The three-year study will focus on better understanding the challenges of engaging in a novel chronic pain care initiative within the R.I. Medicaid Communities of Care program, to develop and test a cell phone text message intervention, compared to a patient-navigation approach, in order to increase patient engagement and self-management of chronic pain.

The Communities of Care program is inclusive of all Medicaid-eligible persons in Rhode Island that have used the emergency room four or more times in a one year period. Its goal is to improve health outcomes by helping members address their health care needs and in the process reduce avoidable or inappropriate emergency room use.

“We want to study how we can use technology to build a more effective, patient-centered approach to managing chronic pain for patients in Rhode Island’s Communities of Care program,” Green said, who will be working with colleagues from The Miriam Hospital in conducting the research.

Out of the shadows
In a recent interview with ConvergenceRI, Green talked about how rewarding, personally and professionally, it has been for her to be a participant in the change in how addiction is being addressed in Rhode Island. “It’s been so satisfying to be part of the shift,” she said. “It took a while to get everyone involved,” saying that at first, her committee had six or seven regular participants, and now, it had grown to more than 60.

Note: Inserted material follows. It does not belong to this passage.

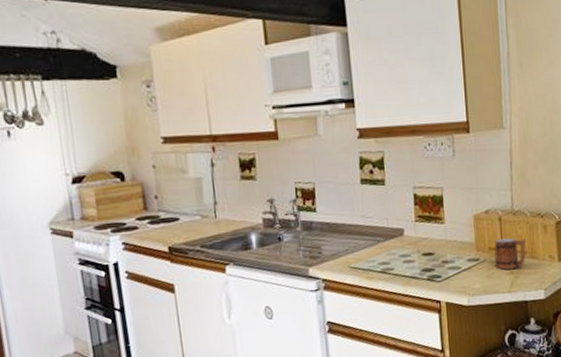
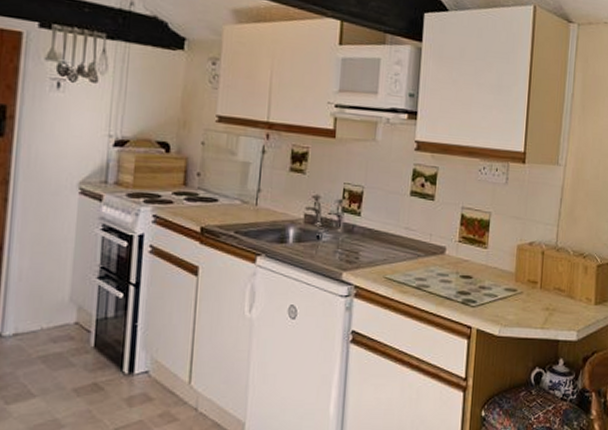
mug: present [494,238,527,270] -> none [531,272,566,306]

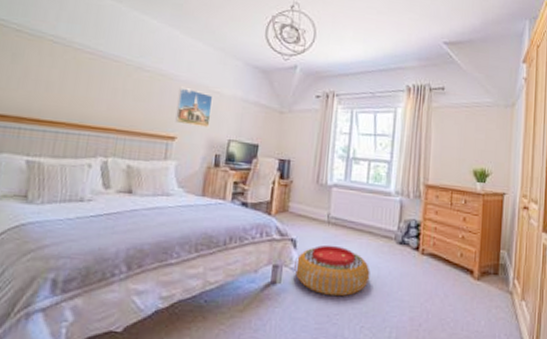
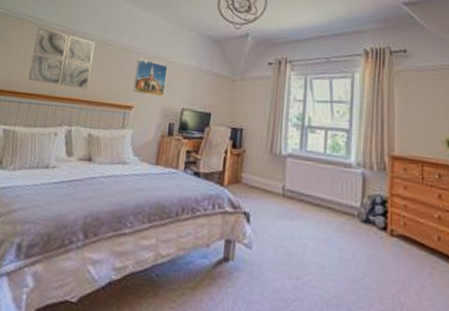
wall art: none [52,48,131,118] -> present [27,27,96,89]
pouf: present [294,244,370,297] -> none [248,220,331,280]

“It’s very satisfying to see everyone coming together,” Green continued. “Overdoses were in the shadows. All we knew was that there were bodies. Not how to stop it, or how to slow it down.”

Green credited the huge leadership role played by Fine in building the statewide coalition. “Building coalitions has had a major impact in shaping policy and improving the lives of people in Rhode Island,” she said. “We’ll try to use every tool we can.”

The challenges, she continued, are still daunting. “We’re still at ground zero at what’s changing in the illicit market.” But, she added, the new 11-point plan introduced by Lifespan to create guidelines for prescription painkillers has been having “a profound effect for the better.”

Green acknowledged that it can be a “very scary thing if you have to live with chronic pain,” and that she expected that there would be some pushback from patients. “We’ll have to see what happens.”

Green said that Rhode Island was fortunate to have a “super responsive health department” trying to get ahead of the curve when it came to responding to addiction.

Digital data initiative
Green said that Rhode Island is building a digital data initiative – “it’s not a center" – focused on collecting and sharing data from hospital emergency rooms. The effort, she explained, “is a collective of researchers in emergency medicine and in technology.” Among the research that is being built into a collaborative database is the work that Green is doing with her patient engagement study, studies looking at adolescent girls and depression, with a focus on violence reduction, and substance abuse and women. “We trying to bring together all the people engaged in research initiatives in emergency health,” she said, whether it involves “big data or very intimate data.”

Green concluded by saying: “We’re human. We are probably going to have to learn to live with the need to identify, support and treat people with drug addiction forever.